First closed captioning

Emerson Romero was a deaf Cuban-American silent film star who lost his job when sound came to cinema – so he invented closed captioning.

Camera
Biswarup Ganguly, CC BY 3.0, via Wikimedia Commons

People who work with accessibility and technology have told me that every technological step forward seems to coincide with a step backwards in terms of access. The designers of new technology rarely consider the needs of people with visual or auditory impairments, and when they do it is usually bolted on afterwards.

Consider film. During the era of silent film, intertitles meant both hearing and deaf audience members could enjoy the action equally. Silent film was about physical acting, and that meant that deaf actors had the same opportunity to participate as others. Emerson Romero was just such an actor. Unable to hear from age six onward, Romero nevertheless acted in comedy shorts alongside W. C. Fields and Charlie Chaplin under the name “Tommy Albert.”

Yes, you could be a deaf actor in silent-era Hollywood with no problems, but apparently “Romero” was too foreign sounding.
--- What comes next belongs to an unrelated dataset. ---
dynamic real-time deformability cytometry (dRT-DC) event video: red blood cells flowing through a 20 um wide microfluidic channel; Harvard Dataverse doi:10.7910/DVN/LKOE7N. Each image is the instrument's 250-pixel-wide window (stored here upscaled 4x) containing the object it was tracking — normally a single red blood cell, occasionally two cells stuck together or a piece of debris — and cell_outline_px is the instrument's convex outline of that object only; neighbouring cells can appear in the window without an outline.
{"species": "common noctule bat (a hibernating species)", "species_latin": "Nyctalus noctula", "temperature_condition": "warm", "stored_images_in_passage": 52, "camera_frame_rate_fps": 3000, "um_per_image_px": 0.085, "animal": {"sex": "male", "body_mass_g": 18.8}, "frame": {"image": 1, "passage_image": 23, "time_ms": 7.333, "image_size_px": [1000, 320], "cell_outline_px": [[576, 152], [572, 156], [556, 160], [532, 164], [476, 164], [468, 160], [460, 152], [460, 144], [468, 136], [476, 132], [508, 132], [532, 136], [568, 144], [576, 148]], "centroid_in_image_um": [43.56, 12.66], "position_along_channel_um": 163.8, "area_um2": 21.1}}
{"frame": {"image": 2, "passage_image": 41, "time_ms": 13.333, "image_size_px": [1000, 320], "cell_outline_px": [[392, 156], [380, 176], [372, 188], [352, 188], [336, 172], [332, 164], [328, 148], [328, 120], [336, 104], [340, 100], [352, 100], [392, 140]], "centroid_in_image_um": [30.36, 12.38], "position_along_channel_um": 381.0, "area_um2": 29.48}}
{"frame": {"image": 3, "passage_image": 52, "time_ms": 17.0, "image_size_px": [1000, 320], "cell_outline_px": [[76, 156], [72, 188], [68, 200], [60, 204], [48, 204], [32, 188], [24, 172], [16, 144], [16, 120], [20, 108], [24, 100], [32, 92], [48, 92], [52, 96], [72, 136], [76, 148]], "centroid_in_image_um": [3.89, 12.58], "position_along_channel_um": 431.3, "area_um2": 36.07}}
I was going to object to this on the basis that Rudolph Valentino was a huge star around this time, but then I discovered that Valentino too was a stage name (for Rodolfo Alfonso Raffaello Pierre Filiberto Guglielmi di Valentina d’Antonguella). At least Emerson Romero’s cousin – Cesar Romero, the original TV Joker from Batman – didn’t have to change his name.

Anyway, with the arrival of sound films Romero’s film career came to an immediate and abrupt halt. He left Hollywood (or, rather, Hollywood left him) and he went to work at the New York Federal Reserve Bank. But he never stopped thinking about the film industry, and nearly twenty years after his final film role he gave it something very important: the first system for closed captions.

Romero bought some films and physically spliced captions into them, cutting into the film and inserting his own intertitles of the dialogue. For a hearing audience it would not have been a nice experience – the soundtrack would cut out every time a spliced caption came up. But for a deaf audience it was a game-changer, the first time they could get a proper talkie film experience. Romero rented them out to deaf groups and community organisations.

More sophisticated captioning techniques came out later, including some experiments with secondary screens to display dialogue, before the closed subtitle captions we know today became the standard.

[Thanks to Disability History and Jaipreet Verdi for drawing my attention to this topic.]